__Teks yang Diberikan__
BERITABUANA.CO, JAKARTA – Ketua MPR RI, Bambang Soesatyo menuturkan penghapusan diskriminasi dan penghormatan terhadap hak perempuan adalah sebuah tantangan yang harus dihadapi, bukan hanya di negara berkembang, tapi juga menjadi permasalahan di negara-negara maju.
Jadi, kata Wakil Ketua Umum Partai Golkar itu, momen yang terbaik menancapkan tonggak penghapusan diskriminasi perempuan itu adalah saat ini, memperingati Hari Tanpa Diskrimansi 1 Maret dan Hari Perempuan Internasional pada 8 Maret.
Bamsoet, biasa Bambang Soesatyo disapa, mencontohkan Amerika Serikat (AS). Berdasarkan laporan Pew Research Center 2022, sebanyak 82 persen responden menganggap rasisme sebagai masalah utama bagi warga kulit hitam AS dan 68 persen responden menyatakan bahwa diskriminasi rasial menjadi penyebab terhambatnya kemajuan warga kulit hitam.
Di Perancis, berdasarkan hasil survei yang dirilis badan statistik dan Institut Studi Demografi negara bagian Prancis, Ined, diperoleh fakta bahwa anak-anak imigran dengan latar belakang berkebangsaan Afrika dan Asia, menghadapi perlakuan diskriminasi yang terjadi terus-menerus.
“Sedangkan di Jerman, hasil studi DeZIM Institute mengungkapkan 65 persen dari 5.000 orang yang disurvei meyakini, bahwa masih ada masalah diskriminasi rasial yang terjadi di Jerman. Hampir 45 persen responden juga mengatakan mereka pernah menyaksikan terjadinya insiden rasis. Sementara 22 persen mengatakan pernah mengalami rasisme secara langsung,” ujar Bamsoet dalam Sosialisasi Empat Pilar MPR RI memperingati Zero Discrimination Day dan International Women’s Day, di Gedung Nusantara V MPR RI, Jakarta, Rabu (15/3/2023).
Hadir dalam acara itu, antara lain, Wakil Ketua MPR RI Lestari Moerdijat dan Arsul Sani, Anggota Komisi III DPR RI Fraksi PKS Muhammad Nasir Djamil, Country Director UN-AIDS Krittayawan Boonto, Ketua Umum ILUNI UI Didit Hidayat Ratam, dan Project Manager Zero Discrimination Day Ayuningtyas Widari Ramdhaniar.

__Blok Data__
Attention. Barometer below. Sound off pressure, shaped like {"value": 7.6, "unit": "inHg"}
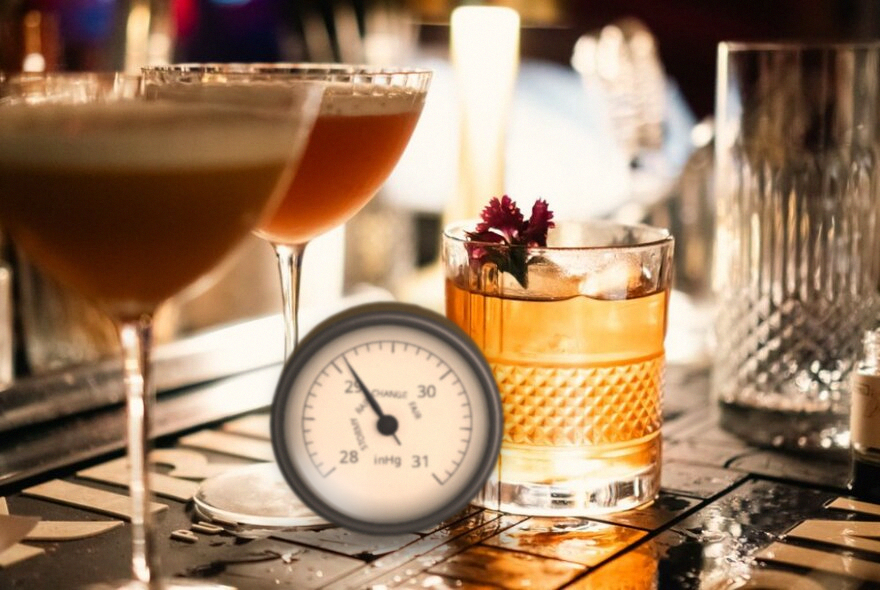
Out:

__Tujuan Latihan__
Tuliskan kembali bagian berita tentang penghapusan diskriminasi di atas, mulai dari "Di Perancis, berdasarkan" terus sampai "Jakarta, Rabu (15/3/2023).", tanpa mengubah satu kata pun.

__Penyelesaian Latihan__
Di Perancis, berdasarkan hasil survei yang dirilis badan statistik dan Institut Studi Demografi negara bagian Prancis, Ined, diperoleh fakta bahwa anak-anak imigran dengan latar belakang berkebangsaan Afrika dan Asia, menghadapi perlakuan diskriminasi yang terjadi terus-menerus.
“Sedangkan di Jerman, hasil studi DeZIM Institute mengungkapkan 65 persen dari 5.000 orang yang disurvei meyakini, bahwa masih ada masalah diskriminasi rasial yang terjadi di Jerman. Hampir 45 persen responden juga mengatakan mereka pernah menyaksikan terjadinya insiden rasis. Sementara 22 persen mengatakan pernah mengalami rasisme secara langsung,” ujar Bamsoet dalam Sosialisasi Empat Pilar MPR RI memperingati Zero Discrimination Day dan International Women’s Day, di Gedung Nusantara V MPR RI, Jakarta, Rabu (15/3/2023).